Un referendum è l'unica strada per l'Atac
Per arginare inefficienze e disservizi della grande municipalizzata del Campidoglio, l'unica soluzione è liberalizzare l'azienda. La proposta di Riccardo Magi
A Roma il trasporto pubblico non funziona, Atac è un’azienda in stato di perenne fallimento”. Per arginare inefficienze e disservizi della grande municipalizzata del Campidoglio, forse resta solo la strada del referendum. Pochi giorni fa ci ha pensato Riccardo Magi, segretario di Radicali italiani. L’obiettivo è rivoluzionario: liberalizzare il sistema, rompendo il monopolio e aprendo alla concorrenza. A partire dal 3 dicembre 2019, così recita il quesito, Roma Capitale dovrà affidare tutti i servizi relativi al trasporto pubblico, tanto di superficie che sotterraneo, mediante gare pubbliche. Il motivo, spiega Magi, è sotto gli occhi di tutti i romani costretti a muoversi con i mezzi pubblici. “Oggi Atac non offre servizi efficienti e perde centinaia di milioni l’anno”. Il dossier presentato da Radicali italiani è impietoso.
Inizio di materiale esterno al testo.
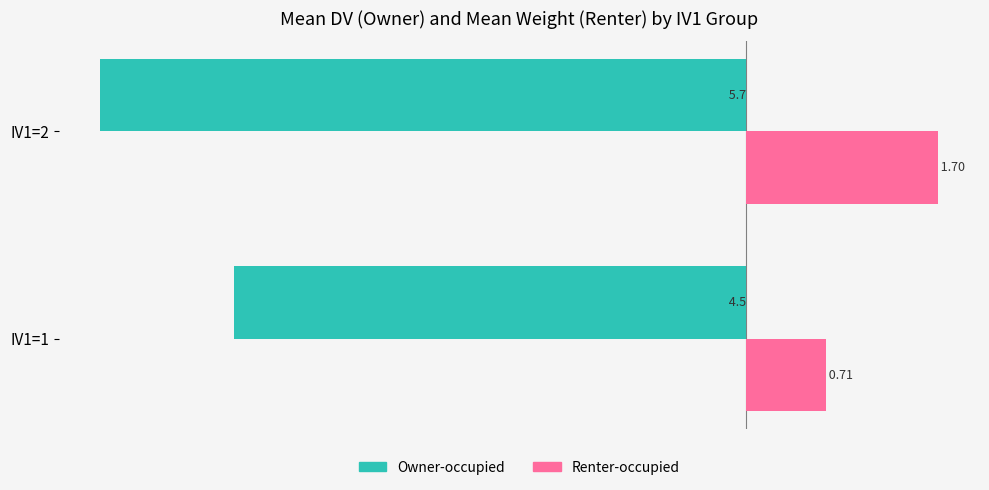

List the series in order of their peak value, lowest first.

Owner-occupied, Renter-occupied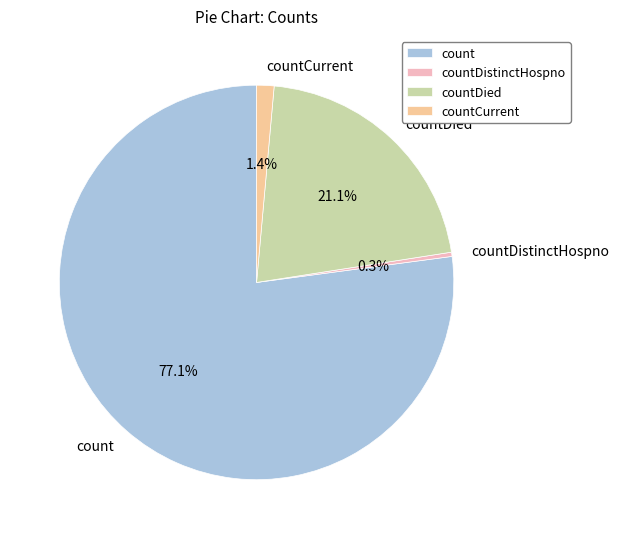

Which slice represents more than half of the pie?

count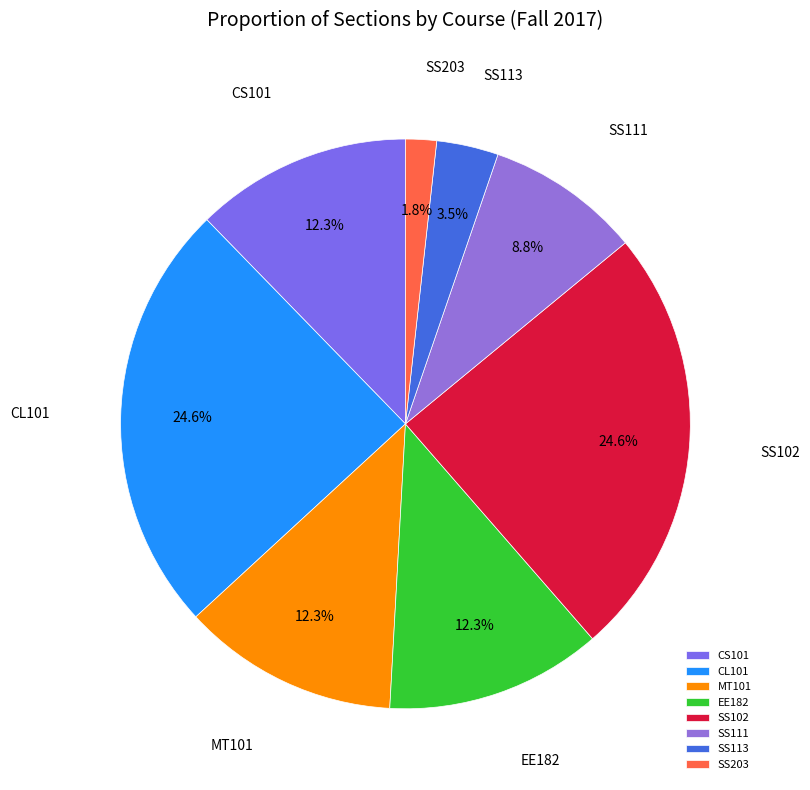

To the nearest percent, what is the average slice percentage?

12%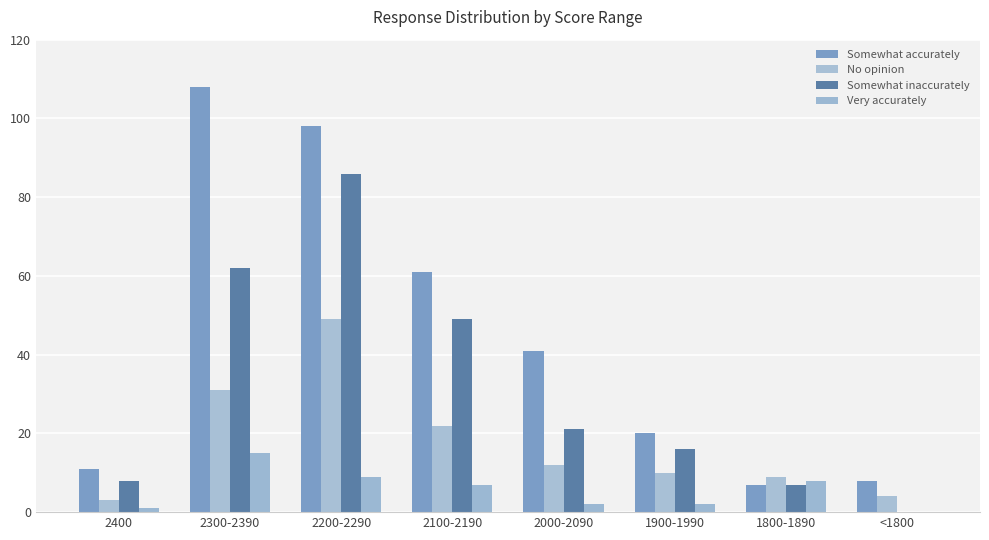

What is the average value of the Very accurately series?

6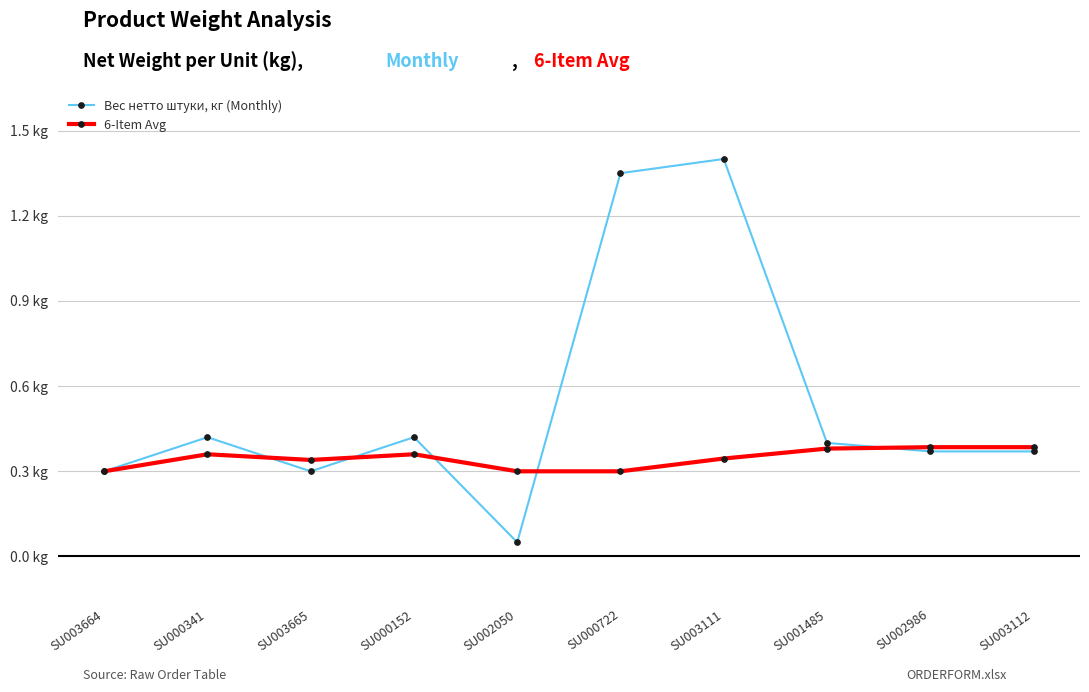

Does the chart display data point markers on the line(s)?

Yes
Solo nel 2015 sono state soppresse oltre 650 mila corse. Ormai l’età media degli autobus è pari a dieci anni, quella dei tram supera i trenta. Nel frattempo “la mancata manutenzione delle metropolitane provoca continui ritardi e guasti”.
“Non si tratta di privatizzare” spiega Magi. “Piuttosto di liberalizzare. Chiediamo che venga messa a gara la gestione del trasporto pubblico locale, fermando il monopolio malato dell’affidamento diretto”. Un favore ai privati? “Niente affatto. Questa iniziativa restituisce al pubblico il suo ruolo principale: programmare il servizio ed esigere che venga gestito correttamente. Il bene comune non è Atac, ma il servizio offerto ai cittadini. Invece a Roma stiamo ancora con gli autobus che prendono fuoco…”. Il tema è più ampio. Da consigliere comunale Magi si è occupato più volte delle municipalizzate, sollevando dubbi sul modello di gestione. “Atac è l’esempio più eclatante, ma è lo specchio di tutto il sistema delle partecipate romane”. E non solo quelle. In questi giorni, a Milano, i radicali stanno combattendo per ottenere la liquidazione di Infrastrutture lombarde, una partecipata regionale.
“Parliamoci chiaro – insiste Magi – oggi l’Atac è un crocevia di interessi corporativi, serve ad alimentare clientele politiche e sindacali. Ecco perché è una realtà intoccabile”. I dodicimila dipendenti rappresentano un enorme un bacino di voti. “Ci sono esponenti politici che concludono le proprie campagne elettorali direttamente nelle sedi del Dopolavoro Atac”. Forse non è un caso se pochissimi parlamentari hanno aderito all’iniziativa. “Abbiamo mandato una mail a tutti, ma quasi nessuno ha risposto. In compenso ci sono molti accademici ed economisti”. Intanto i Radicali hanno quasi raccolto le prime mille firme. Tra i sottoscrittori più noti spiccano il professor Francesco Giavazzi e il senatore Pietro Ichino. Raggiunto l’obiettivo, sarà possibile depositare il quesito in Campidoglio. Valutata l’ammissibilità del referendum, ci sarà un mese di tempo per raccogliere 29mila firme, pari all’1 per cento della popolazione. In città non mancano le polemiche. Pochi giorni fa Linda Meleo, assessore alla Mobilità, ha definito “divertente” l’iniziativa radicale. “Secondo me – dice Magi – i tre milioni di romani che hanno a che fare con il trasporto pubblico non si divertono per niente”.